Nick Krieger (@nckrieger):
I have received a number of inquiries concerning the likelihood of recalling Governor Rick Snyder, how the process would work, and who would replace him if he is recalled. I just want to clear up a couple of misconceptions.
1. The Michigan Board of State Canvassers has approved the language of two recall petitions submitted against Governor Rick Snyder—one at a meeting on February 8, 2016, and the other at a meeting on February 22, 2016.
I think that it will be extraordinarily difficult to gather the required signatures. With regard to either petition, it will be necessary to collect at least 789,133 valid signatures within a 60-day period. MCL 168.955; MCL 168.961(2)(d). Considering that there are roughly 9 million people living in Michigan, this means that the petition circulators will have only two months to gather valid signatures from about 9 percent of the state’s entire population. That sounds difficult.
2. Assuming that either petition does receive the necessary signatures, the gubernatorial recall election will proceed. But under Michigan’s amended statute, a recall of the governor proceeds differently than a recall of a state legislator, for instance.
Following the recall of former State Representative Paul Scott (R-Grand Blanc) in 2011, the Republican-controlled Michigan Legislature significantly amended the state’s recall law. See 2012 PA 417. Pursuant to Michigan’s amended recall statute, a member of congress, state legislator, statewide elected official (other than the governor), or countywide elected officer who is subject to recall automatically becomes the nominee of his or her party in a recall general election, wherein he or she faces a candidate of the other party who has been nominated in a separate recall primary election. MCL 168.970a; MCL 168.970b; MCL 168.970c. The individual who receives the greatest number of votes at the recall general election is elected to serve for the remainder of the term in question. MCL 168.970g.
But this procedure does not apply to a recall of the governor.

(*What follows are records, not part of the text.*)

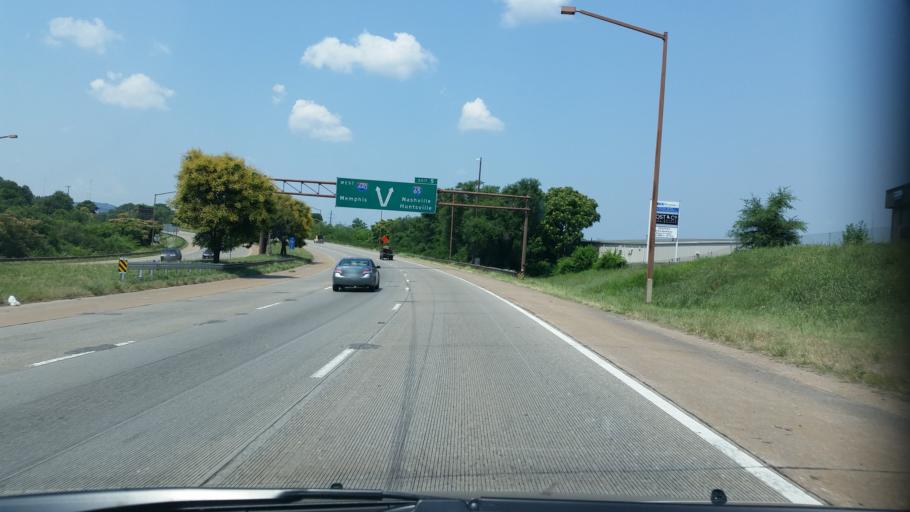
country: US
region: Tennessee
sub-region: Davidson County
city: Oak Hill
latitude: 36.1220
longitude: -86.7622
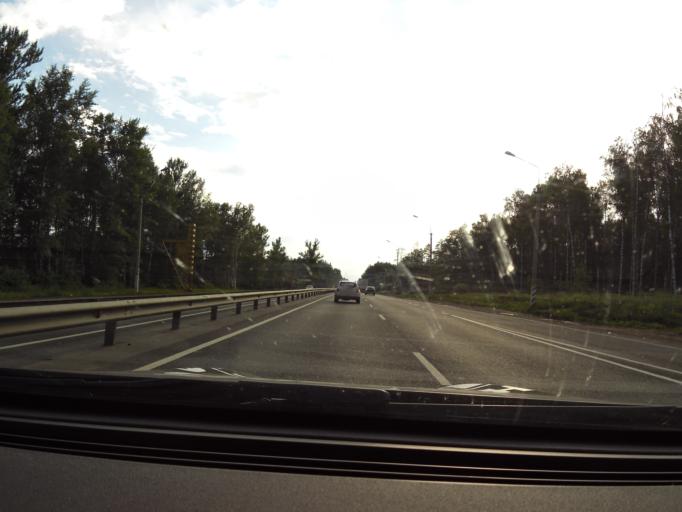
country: RU
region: Vladimir
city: Novki
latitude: 56.2015
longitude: 41.0953
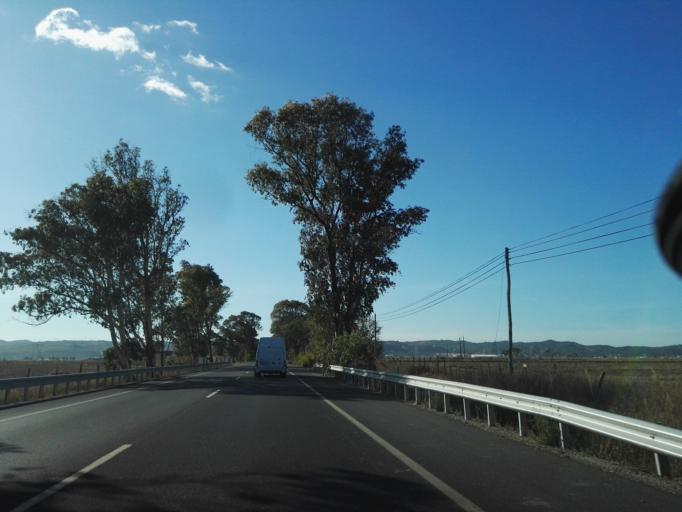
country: PT
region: Lisbon
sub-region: Vila Franca de Xira
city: Vila Franca de Xira
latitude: 38.9402
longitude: -8.9393
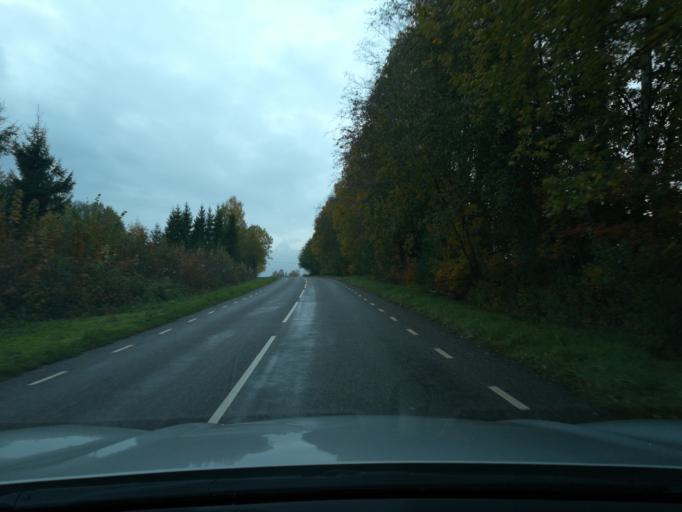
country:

If a recall petition is filed against the governor and garners sufficient signatures, a special recall election is held. At that special recall election, the question printed on the ballot states, “Shall [the individual subject to recall] be recalled from the office of governor?” “Yes___” or “No___”? MCL 168.975e. If a majority of the votes are cast in favor of recalling the governor, the Board of State Canvassers certifies the results of the recall election and the lieutenant governor immediately replaces the governor for the remainder of the term. MCL 168.975g. In fact, this procedure is required by the Michigan Constitution, which provides that “[i]n case of . . . [the governor’s] removal from office . . . the lieutenant governor, the elected secretary of state, the elected attorney general and such other persons designated by law shall in that order be governor for the remainder of the governor’s term.” Const 1963, art 5, sec 26.
I hope this answers some lingering questions.